Jul 01

Blot Lit Reviews: Mosh It Up by Mindela Ruby


Mosh It Up, Mindela Ruby
Pen-L Publishing, 2014
ISBN: 978-1-940222-70-7
Reviewed by Catherine Vlahos

Even if the only thing you know about punk is that Brand New’s Your Favorite Weapon album is widely regarded as a masterpiece, Mindela Ruby’s hardcore, hard-knocked punk protagonist Boop demands your attention and never lets go. Mosh It Up may be authored by Ruby, but it is definitely Dickinson “Boop” Park in charge of telling her own wild story—one of addiction, music, sex, friendship, and fate.

We meet Boop well on her way to rock bottom, sitting on the floor of her “neighborhood drink-tank.” It’s the late 90s in the San Francisco Bay area, and punk is in. After a couple of Boop’s witty and blunt observations, it becomes clear that she has a stubborn, two-track mind: The A-side is her punk band’s (self-declared) starry future, and the B-side is sex—violent, life-consuming, self-destructive sex. Boop’s road to recovery only begins when she discovers her terminally-ill neighbor Sada suffering next door, and the ride is long, treacherous, and ultimately healing.

It is a talent for an author to abandon any sense of their own voice (or what you think it may sound like) when penning a first person narrative. That is where Mosh It Up’s greatest strength comes through; Boop’s voice is unlike any character I’ve experienced before. I may have had to reread the first page to understand what she was even saying at first—Boop speaks her own unique jam session of slang, puns, jokes, and sarcasm that can’t be mistaken for anyone else, making her a true headliner among first person narrators.

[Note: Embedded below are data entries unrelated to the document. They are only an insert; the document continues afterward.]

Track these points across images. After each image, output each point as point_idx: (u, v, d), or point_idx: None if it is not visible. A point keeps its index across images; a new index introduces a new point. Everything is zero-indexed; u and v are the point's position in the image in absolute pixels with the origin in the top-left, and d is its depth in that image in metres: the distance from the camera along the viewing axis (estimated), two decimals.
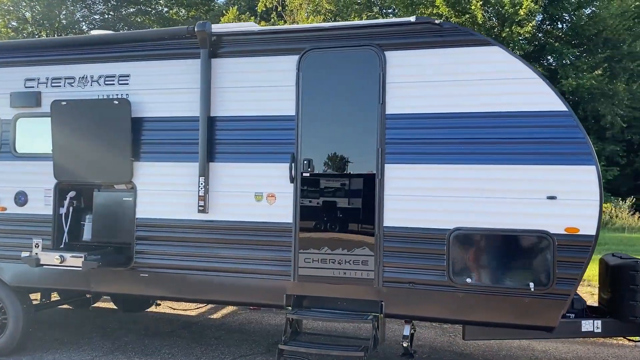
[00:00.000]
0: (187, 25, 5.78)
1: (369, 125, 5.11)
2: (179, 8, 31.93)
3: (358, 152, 5.18)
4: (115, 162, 5.69)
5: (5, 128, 6.15)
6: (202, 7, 31.73)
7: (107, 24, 28.81)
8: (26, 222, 6.02)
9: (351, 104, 5.20)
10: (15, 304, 6.09)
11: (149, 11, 30.65)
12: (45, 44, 6.26)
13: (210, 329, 7.67)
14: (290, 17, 31.50)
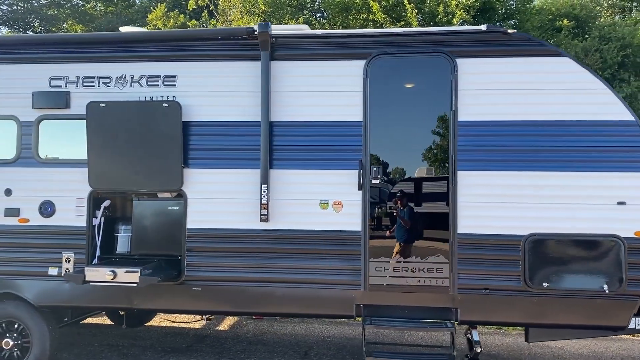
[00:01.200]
0: (110, 22, 5.46)
1: (441, 132, 5.11)
2: (96, 2, 30.03)
3: (429, 159, 5.16)
4: (165, 169, 5.31)
5: (26, 131, 5.56)
6: (121, 2, 30.01)
7: (16, 16, 26.59)
8: (54, 234, 5.48)
9: (421, 110, 5.18)
10: (40, 325, 5.52)
11: (63, 4, 28.59)
12: (76, 40, 5.71)
13: (228, 342, 7.37)
14: (223, 17, 30.87)
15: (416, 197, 5.16)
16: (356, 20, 27.49)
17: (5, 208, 5.51)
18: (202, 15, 31.20)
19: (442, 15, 24.10)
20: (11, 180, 5.53)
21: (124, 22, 21.79)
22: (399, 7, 23.93)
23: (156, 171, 5.32)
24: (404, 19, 25.10)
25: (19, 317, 5.51)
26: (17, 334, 5.54)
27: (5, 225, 5.51)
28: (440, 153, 5.12)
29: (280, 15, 30.51)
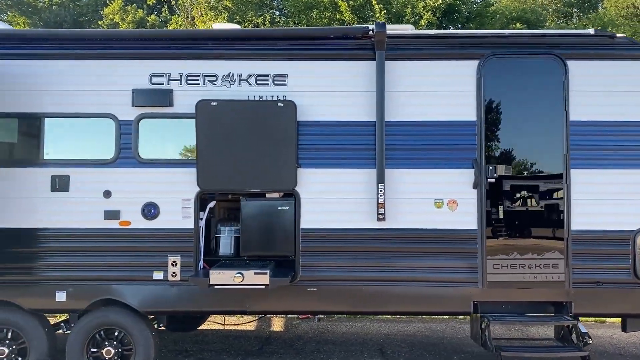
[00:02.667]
0: (58, 15, 5.36)
1: (555, 131, 5.26)
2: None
3: (543, 157, 5.32)
4: (278, 169, 5.23)
5: (125, 130, 5.33)
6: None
7: None
8: (158, 237, 5.29)
9: (534, 109, 5.31)
10: (144, 332, 5.33)
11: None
12: (180, 36, 5.51)
13: (295, 343, 7.36)
14: (184, 12, 30.23)
15: (531, 194, 5.29)
16: (321, 18, 27.59)
17: (104, 210, 5.27)
18: (161, 10, 30.39)
19: (410, 16, 24.51)
20: (110, 182, 5.30)
21: (73, 16, 20.85)
22: (367, 7, 24.09)
23: (269, 171, 5.23)
24: (372, 19, 25.44)
25: (121, 324, 5.30)
26: (117, 342, 5.32)
27: (105, 229, 5.27)
28: (553, 152, 5.26)
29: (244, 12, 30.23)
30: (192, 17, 28.02)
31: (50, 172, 5.28)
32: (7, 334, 5.30)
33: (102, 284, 5.27)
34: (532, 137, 5.33)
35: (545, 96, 5.30)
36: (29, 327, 5.27)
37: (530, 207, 5.29)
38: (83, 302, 5.26)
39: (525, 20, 21.24)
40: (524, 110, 5.33)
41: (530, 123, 5.33)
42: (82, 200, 5.27)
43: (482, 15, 28.04)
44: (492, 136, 5.28)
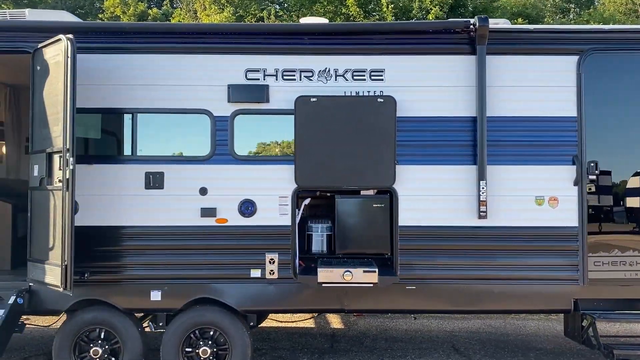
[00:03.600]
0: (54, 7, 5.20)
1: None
2: None
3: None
4: (377, 165, 5.15)
5: (221, 126, 5.24)
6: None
7: None
8: (256, 235, 5.20)
9: (636, 106, 5.25)
10: (241, 331, 5.25)
11: None
12: (276, 30, 5.40)
13: (365, 340, 7.32)
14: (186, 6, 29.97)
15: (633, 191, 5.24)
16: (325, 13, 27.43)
17: (201, 208, 5.18)
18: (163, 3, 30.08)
19: (417, 11, 24.36)
20: (206, 179, 5.21)
21: (69, 7, 20.56)
22: (373, 1, 23.93)
23: (368, 168, 5.15)
24: (378, 13, 25.29)
25: (218, 323, 5.21)
26: (212, 341, 5.24)
27: (202, 227, 5.18)
28: None
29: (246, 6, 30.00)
30: (194, 11, 27.73)
31: (144, 168, 5.19)
32: (99, 333, 5.21)
33: (198, 282, 5.19)
34: (634, 134, 5.26)
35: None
36: (123, 327, 5.18)
37: (631, 205, 5.23)
38: (179, 302, 5.18)
39: (526, 16, 21.36)
40: (626, 106, 5.27)
41: (631, 120, 5.27)
42: (177, 198, 5.18)
43: (487, 10, 28.04)
44: (593, 132, 5.21)
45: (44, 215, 4.85)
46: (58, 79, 4.75)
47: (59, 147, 4.70)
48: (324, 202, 5.58)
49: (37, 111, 5.03)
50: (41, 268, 4.84)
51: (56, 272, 4.64)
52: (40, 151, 4.96)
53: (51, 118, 4.84)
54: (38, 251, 4.92)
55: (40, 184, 4.94)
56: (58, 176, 4.69)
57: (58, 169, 4.69)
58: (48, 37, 5.02)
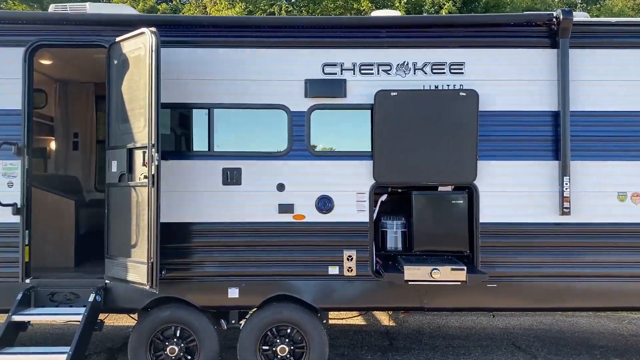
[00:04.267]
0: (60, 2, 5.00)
1: None
2: None
3: None
4: (458, 161, 5.07)
5: (298, 121, 5.16)
6: None
7: None
8: (333, 231, 5.13)
9: None
10: (318, 328, 5.18)
11: None
12: (352, 24, 5.30)
13: (419, 337, 7.26)
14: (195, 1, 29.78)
15: None
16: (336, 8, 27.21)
17: (278, 204, 5.11)
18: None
19: (429, 6, 24.14)
20: (283, 175, 5.13)
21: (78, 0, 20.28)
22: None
23: (448, 164, 5.06)
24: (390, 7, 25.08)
25: (296, 320, 5.14)
26: (288, 339, 5.17)
27: (279, 223, 5.11)
28: None
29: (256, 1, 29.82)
30: (204, 6, 27.55)
31: (221, 164, 5.12)
32: (175, 331, 5.15)
33: (275, 279, 5.12)
34: None
35: None
36: (200, 324, 5.11)
37: None
38: (256, 299, 5.12)
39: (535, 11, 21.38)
40: None
41: None
42: (255, 194, 5.10)
43: (499, 5, 27.89)
44: None
45: (124, 212, 4.78)
46: (139, 73, 4.68)
47: (142, 143, 4.63)
48: (394, 199, 5.48)
49: (114, 106, 4.95)
50: (122, 265, 4.77)
51: (140, 269, 4.57)
52: (119, 147, 4.88)
53: (131, 113, 4.77)
54: (118, 248, 4.85)
55: (119, 180, 4.86)
56: (142, 172, 4.62)
57: (142, 165, 4.61)
58: (122, 31, 4.96)
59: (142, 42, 4.63)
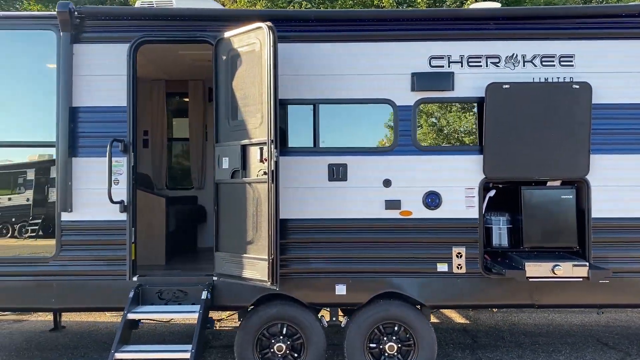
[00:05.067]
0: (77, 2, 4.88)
1: None
2: None
3: None
4: (570, 155, 4.96)
5: (403, 116, 5.08)
6: None
7: None
8: (441, 228, 5.05)
9: None
10: (427, 326, 5.12)
11: None
12: (460, 16, 5.20)
13: (500, 333, 7.18)
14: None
15: None
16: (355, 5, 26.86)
17: (385, 200, 5.04)
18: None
19: (452, 1, 23.71)
20: (389, 170, 5.06)
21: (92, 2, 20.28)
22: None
23: (561, 158, 4.96)
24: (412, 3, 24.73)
25: (403, 318, 5.08)
26: (395, 337, 5.11)
27: (386, 220, 5.04)
28: None
29: None
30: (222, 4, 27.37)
31: (326, 160, 5.06)
32: (281, 329, 5.10)
33: (383, 276, 5.06)
34: None
35: None
36: (307, 321, 5.06)
37: None
38: (364, 296, 5.06)
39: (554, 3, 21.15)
40: None
41: None
42: (361, 190, 5.04)
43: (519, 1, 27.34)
44: None
45: (238, 208, 4.74)
46: (254, 68, 4.62)
47: (258, 139, 4.58)
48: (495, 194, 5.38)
49: (223, 103, 4.91)
50: (236, 262, 4.73)
51: (258, 266, 4.53)
52: (231, 144, 4.83)
53: (245, 110, 4.72)
54: (230, 245, 4.82)
55: (232, 176, 4.81)
56: (259, 168, 4.57)
57: (258, 161, 4.56)
58: (227, 27, 4.91)
59: (257, 36, 4.57)
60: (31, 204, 5.16)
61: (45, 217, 5.13)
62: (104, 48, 5.07)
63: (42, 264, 5.02)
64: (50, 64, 5.13)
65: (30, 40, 5.11)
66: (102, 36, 5.09)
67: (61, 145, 4.97)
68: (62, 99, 4.97)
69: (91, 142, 5.05)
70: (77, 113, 5.05)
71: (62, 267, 5.02)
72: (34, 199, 5.19)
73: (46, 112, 5.08)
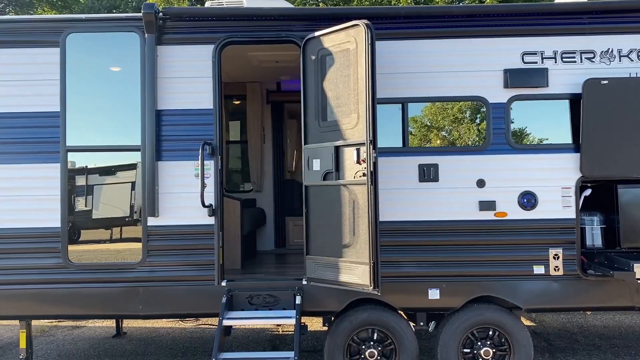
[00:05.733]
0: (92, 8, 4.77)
1: None
2: None
3: None
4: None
5: (497, 114, 4.94)
6: None
7: None
8: (537, 229, 4.89)
9: None
10: (523, 330, 4.96)
11: None
12: (553, 10, 5.02)
13: (578, 336, 7.01)
14: None
15: None
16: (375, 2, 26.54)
17: (479, 201, 4.89)
18: None
19: None
20: (483, 170, 4.92)
21: (106, 7, 20.30)
22: None
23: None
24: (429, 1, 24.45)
25: (499, 322, 4.92)
26: (490, 342, 4.95)
27: (480, 221, 4.90)
28: None
29: None
30: None
31: (416, 161, 4.92)
32: (372, 334, 4.97)
33: (477, 280, 4.91)
34: None
35: None
36: (399, 327, 4.93)
37: None
38: (458, 300, 4.92)
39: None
40: None
41: None
42: (453, 191, 4.90)
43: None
44: None
45: (331, 211, 4.61)
46: (348, 67, 4.50)
47: (354, 140, 4.46)
48: None
49: (313, 103, 4.79)
50: (332, 267, 4.61)
51: (357, 270, 4.41)
52: (322, 145, 4.70)
53: (338, 110, 4.60)
54: (324, 249, 4.69)
55: (324, 178, 4.69)
56: (356, 169, 4.44)
57: (355, 162, 4.44)
58: (313, 26, 4.81)
59: (352, 35, 4.44)
60: (117, 209, 5.08)
61: (129, 222, 5.04)
62: (187, 49, 4.98)
63: (128, 270, 4.93)
64: (114, 67, 5.04)
65: (112, 42, 5.02)
66: (185, 37, 5.00)
67: (148, 149, 4.88)
68: (148, 102, 4.89)
69: (176, 146, 4.97)
70: (161, 116, 4.96)
71: (149, 273, 4.93)
72: (121, 204, 5.11)
73: (129, 115, 4.99)
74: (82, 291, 4.94)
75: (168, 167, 4.94)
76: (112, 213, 5.07)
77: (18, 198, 4.95)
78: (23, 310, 5.02)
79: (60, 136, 4.96)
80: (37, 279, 4.95)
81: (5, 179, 4.96)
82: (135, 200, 5.00)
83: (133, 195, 5.01)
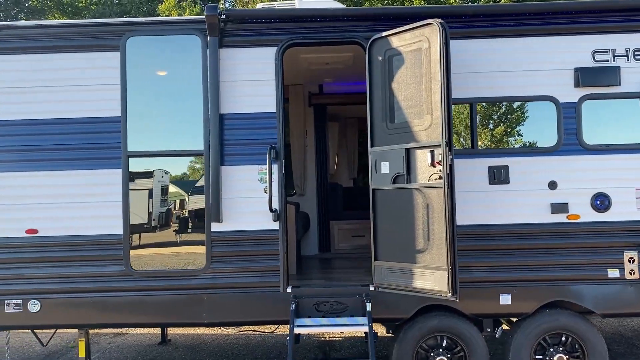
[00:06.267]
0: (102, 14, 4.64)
1: None
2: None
3: None
4: None
5: (568, 113, 4.81)
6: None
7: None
8: (611, 232, 4.76)
9: None
10: (598, 336, 4.82)
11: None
12: (626, 6, 4.88)
13: (635, 340, 6.78)
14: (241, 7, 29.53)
15: None
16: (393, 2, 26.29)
17: (551, 203, 4.76)
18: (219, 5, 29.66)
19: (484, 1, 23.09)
20: (554, 171, 4.79)
21: (117, 13, 20.32)
22: None
23: None
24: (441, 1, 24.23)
25: (573, 328, 4.78)
26: (563, 348, 4.81)
27: (552, 224, 4.77)
28: None
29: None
30: None
31: (486, 162, 4.80)
32: (441, 341, 4.85)
33: (550, 284, 4.77)
34: None
35: None
36: (469, 333, 4.80)
37: None
38: (531, 305, 4.79)
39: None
40: None
41: None
42: (524, 193, 4.77)
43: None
44: None
45: (402, 216, 4.50)
46: (420, 68, 4.39)
47: (427, 142, 4.35)
48: None
49: (380, 105, 4.68)
50: (404, 273, 4.49)
51: (435, 276, 4.29)
52: (392, 147, 4.59)
53: (409, 111, 4.49)
54: (395, 254, 4.57)
55: (393, 181, 4.58)
56: (430, 172, 4.33)
57: (429, 165, 4.32)
58: (378, 26, 4.72)
59: (425, 34, 4.34)
60: (181, 215, 5.00)
61: (194, 227, 4.96)
62: (249, 52, 4.90)
63: (192, 277, 4.85)
64: (174, 71, 4.95)
65: (173, 46, 4.95)
66: (247, 40, 4.91)
67: (212, 154, 4.80)
68: (212, 105, 4.80)
69: (240, 150, 4.88)
70: (224, 120, 4.87)
71: (212, 280, 4.84)
72: (184, 210, 5.03)
73: (190, 119, 4.91)
74: (144, 299, 4.86)
75: (232, 172, 4.85)
76: (174, 219, 4.99)
77: (79, 205, 4.88)
78: (83, 319, 4.94)
79: (122, 142, 4.88)
80: (98, 287, 4.87)
81: (67, 186, 4.89)
82: (197, 205, 4.91)
83: (194, 200, 4.92)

While slang is considered lazy in real life, Ruby’s writing is anything but. Snappy, vivid, unabashed, and completely her own, Boop’s thoughts jump off the page. Each line boasts its own beat and is carefully crafted to deliver the right punch of sounds to the reader—even though Boop claims she “can’t even write a song to save [her] life,” her dialogue is lyrical and complex and truly entertaining to read.

Despite Ruby’s energetic storytelling style, the tale she tells is decidedly dark. The physical abuse Boop believes she enjoys from her reckless hookups isn’t easy to stomach, and neither is Sada’s battle with Progressive Systemic Sclerosis. This is especially true for someone who admittedly cries very easily (read: me). However, these scenes were necessary to propel me to the very bottom of the barrel with Boop—the raw, aimless, dangerous bottom—and to stand as monuments of old, destructive habits for Boop to kick down one by one as she finally confronts the sinister fragments of memories that control her entire life.

When flipping back through the beginning of Mosh It Up, I fully appreciated the complete transformation Boop undergoes. It feels subtle and natural, and there are certainly setbacks that make you cringe—but also moments that make you cheer like you were headbanging in the front row of an Up the Wazoo concert (Boop’s all-girl punk band). Whether you were (or are) a dedicated concert-goer or never leave the house aside from grocery shopping, Boop’s journey will take you somewhere wild, provocative, and enlightening.